Source file ⇒ 2017-lec21.Rmd

Today

  1. escaping metacharacters in bash
  2. Review sed
  3. Anatomy of a URL
  4. Example of datascraping with command line tools and shell script

1. escaping meta characters in BASH

BASH is a type of shell that we use to communicate with the operating system Ubuntu (a version of Unix). Everything we type in the terminal is interpretted by bash. There are special characters in bash. For example Bash uses whitespace to determine where words begin and end. The first word is the command name and additional words become arguments to that command.

There are different ways to escape special characters including using a backslash \ or if there are many special characters you wish to have their literal meaning you can use single quotes, for example

echo hello     my friend

echo hello \ \ \ \ my friend


echo "hello     my friend"

echo hello"     "my friend
## hello my friend
## hello     my friend
## hello     my friend
## hello     my friend

Here are some other special characters in BASH:

special characters

2. The unix command sed

Sed has many uses but we will focus on sed for substitution

syntax: sed s/regex/replacement/FLAG file OR

cat file | sed s/regex/replacement/FLAG

FLAGS can be any of the following:

  • nothing Replace only first instance of Regexp with replacement
  • g Replace all the instances of Regexp with replacement
  • n Could be any number, replae nth instance of regex with replacement
  • i match Regex in a case insensitive manner.

EXAMPLE:

echo one two three, three two one, one one hundred | sed s/one/ONE/2  

echo how ya doing | sed s/\ //g  

echo 1A2B3C | sed s/[^A-Z]//g

echo 1A2B3C | sed s/[[:digit:]]//g
## one two three, three two ONE, one one hundred
## howyadoing
## ABC
## ABC

EXAMPLE:

echo day sunday | sed s/day/night/
## night sunday

We can put our unix command in a script called sedscript.sh with a parameter for night as follows:

Steps:

  1. type nano sedscript.sh
  2. define a shebang (#!/usr/bin/env bash) at the top of the script
  3. copy and paste the above commands with parameter ($1) in place of night.
  4. in terminal add permission to execute (chmod u+x sedscript.sh)
  5. parameterize (./sedscript.sh gloomy)

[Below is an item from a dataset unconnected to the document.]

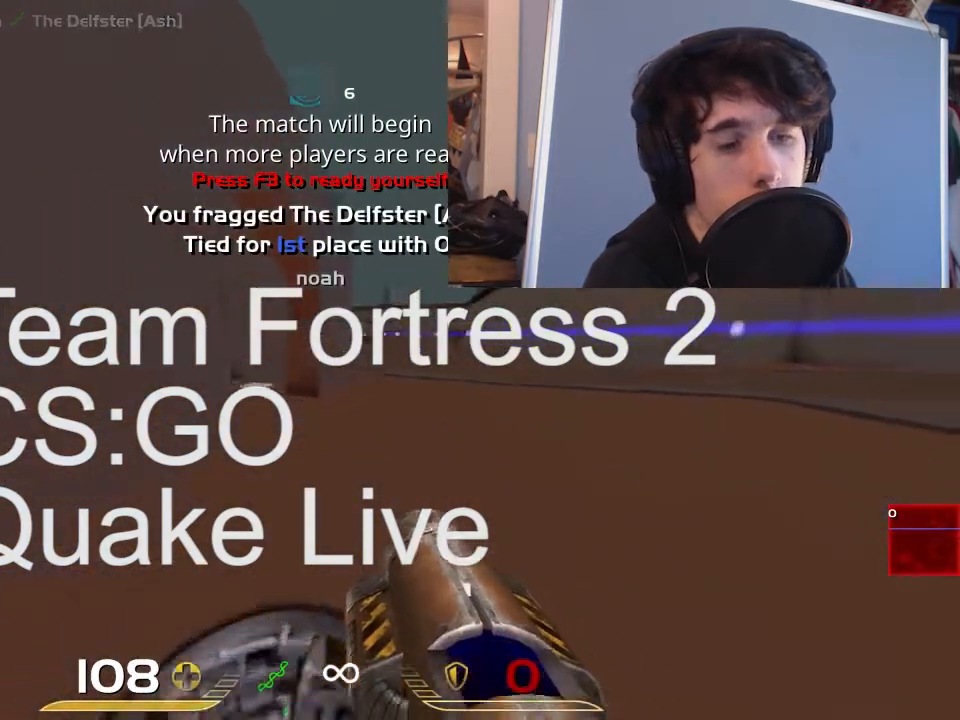
{"keys": ["d"], "mouse": [], "events": [[183, "w", "up"], [333, "d", "down"], [367, "a", "up"]]}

3. How a browser initiates a request: anatomy of a url

HTTP (hypertext transfer protocol) allows for communication between a client and host via request/response messages. There are two important parts to http: the request, the data sent to the server, and the response, the data sent back from the server.

At the heart of web communication is the request message, which are sent via Uniform Resource Locators (URLs).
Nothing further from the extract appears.